Bella Donna - Page 204/384

"We seem to be going to the end of the world," she said.

She was swaying gently to and fro with the movement of her camel, which had just turned to the right, after following for an immense time a straight track that was cut through the crops, and that never deviated to right or left. Now sand appeared. On their left, and parallel to them, crept a sluggish stream of water between uneven banks of sand. And the track was up and down, and here and there showed humps, and deep ruts, and sometimes holes. The crops began to be sparser; no more houses or huts were visible; but far away in the white and wintry distance, looking almost like discolourations upon a sheet, were scattered low brown and black tents, which seemed to be crouching on the desolate ground.

"Does any one live out here beyond us?" she added. "Are those things really tents?"

"Yes, Ruby."

"It seems incredible that any human beings should deliberately choose to live here."

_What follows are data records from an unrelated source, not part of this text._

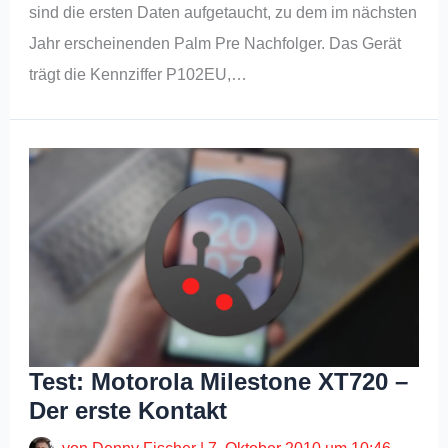
sind die ersten Daten aufgetaucht, zu dem im nächsten
Jahr erscheinenden Palm Pre Nachfolger. Das Gerät
trägt die Kennziffer P102EU,…
Test: Motorola Milestone XT720 –
Der erste Kontakt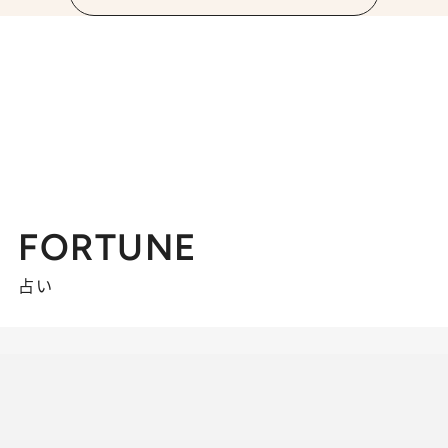
FORTUNE
占い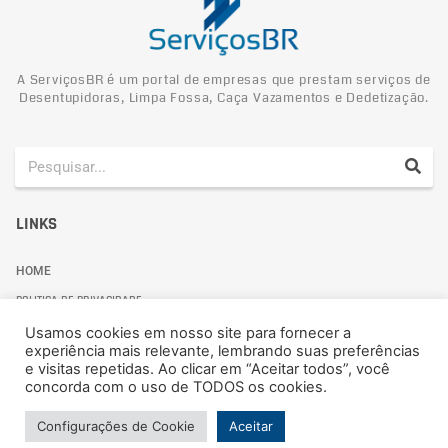
A ServiçosBR é um portal de empresas que prestam serviços de
Desentupidoras, Limpa Fossa, Caça Vazamentos e Dedetização.
LINKS
HOME
POLITICA DE PRIVACIDADE
Usamos cookies em nosso site para fornecer a
experiência mais relevante, lembrando suas preferências
e visitas repetidas. Ao clicar em “Aceitar todos”, você
concorda com o uso de TODOS os cookies.
Politica de Privacidade
Configurações de Cookie
Aceitar
© 2024 ServiçosBR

"You haven't ever felt the call of the wild?" he asked.

She looked at him, and said, quickly: "Oh, yes. But it's different for us. We come here to get a new experience, to have a thorough change, and we can get away whenever we like. But just imagine choosing to live here permanently!"

"I'd rather live here than in almost any town."

He was silent for a moment, and his face lost its joyous expression and became almost eagerly anxious. Then he said: "Ruby, do you hate all this?"

"Hate it! No, it's a novelty; it's strange; it excites me, interests me."

"You are sure?"

He had suddenly thought of her sitting-room in the Savoy. Into what a violently different life he had conveyed her!--into a life that he loved, and that was well fitted for a man to live. He loved such a life, but perhaps he had been, was being selfish. He tried to read her face, and was suddenly full of doubts and fears.

"I like roughing it, of course," he added. "But, I say, you mustn't give in to what I like if it doesn't suit you. We men are infernally selfish."

She saw her opportunity.

"Don't you know yet that women find most of their happiness in pleasing the men they love?" she said.

"But I want to please you."

"So you shall presently."

"How?"

"By taking me up the Nile."

She had sown in his mind the belief that she was living for him unselfishly. He resolved to pay her with a sterling coin of unselfishness. Never mind the work! In this first year he must think always first of her, must dedicate himself to her. And in making her life to flower was he not reclaiming the desert?